Betro then sent text messages to her intended target, the court was told. Screenshots of the texts were shown to the jury.
She said to him: ‘Where are you hiding? followed by ‘Stop playing hide and seek you are lucky it jammed’.
Betro then called another taxi to take her back to Measham Grove.
Jurors were shown CCTV of a figure matching Betro’s description firing three shots into the family home.
The judge told Betro that while he accepted Nazir had recruited her, ‘You were the gunwoman – you were the person who was prepared to fire the gun, as a result you showed that you were weilling to carry out the killing yourself’.

Mohammed Aslam (pictured) and his son were jailed at Birmigham Crown Court last November
Judge Drew told Betro she would serve two thirds of her sentence before being released on licence.
Betro flew back to the US the following day from Manchester Airport.
Nazir flew out to join her three days later. He was arrested on his return to the UK. He and his father were jailed last year.

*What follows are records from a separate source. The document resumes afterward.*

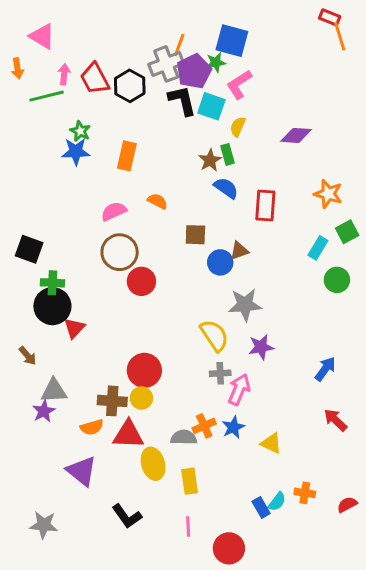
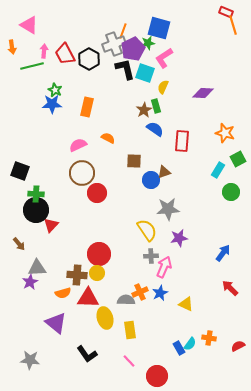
pink line: (188, 526) -> (129, 361), turned -40

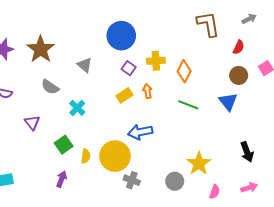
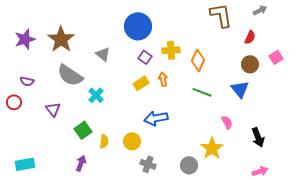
gray semicircle: (50, 87) -> (70, 75), size x1.5
yellow circle: (115, 156) -> (132, 141), size x0.6
pink semicircle: (215, 192) -> (227, 122), moved, turned -48

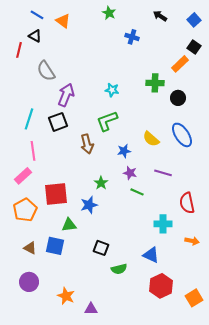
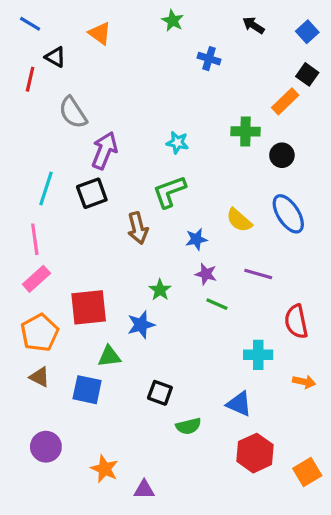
blue line: (37, 15) -> (30, 24), moved
pink line: (33, 151) -> (35, 239), moved
brown triangle: (30, 248) -> (40, 377), moved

Nazir was sentenced to 32 years for conspiracy to murder while Mohammed Aslam, 56, was told he would serve 10 years.
Betro however remained on the run until the Daily Mail tracked her down to her hideaway in Armenia.
The Mail told West Midlands Police about her location on June 15 last year and agreed to a news blackout until she was arrested to avoid her fleeing again before she could be extradited back to the UK.
The court heard Betro had spent 198 days in custody in Armenia.
Detective Chief Inspector Alastair Orencas of West Midland Police’s Major Crime Unit, said: ‘This is a unique case which has involved a huge amount of work tracing the movements of Betro from her arrival into the UK, her subsequent failed attempt to shoot a man dead, and her departure from the UK.
‘It’s by luck that her attempt to kill her target failed, thanks to the jamming of her gun.’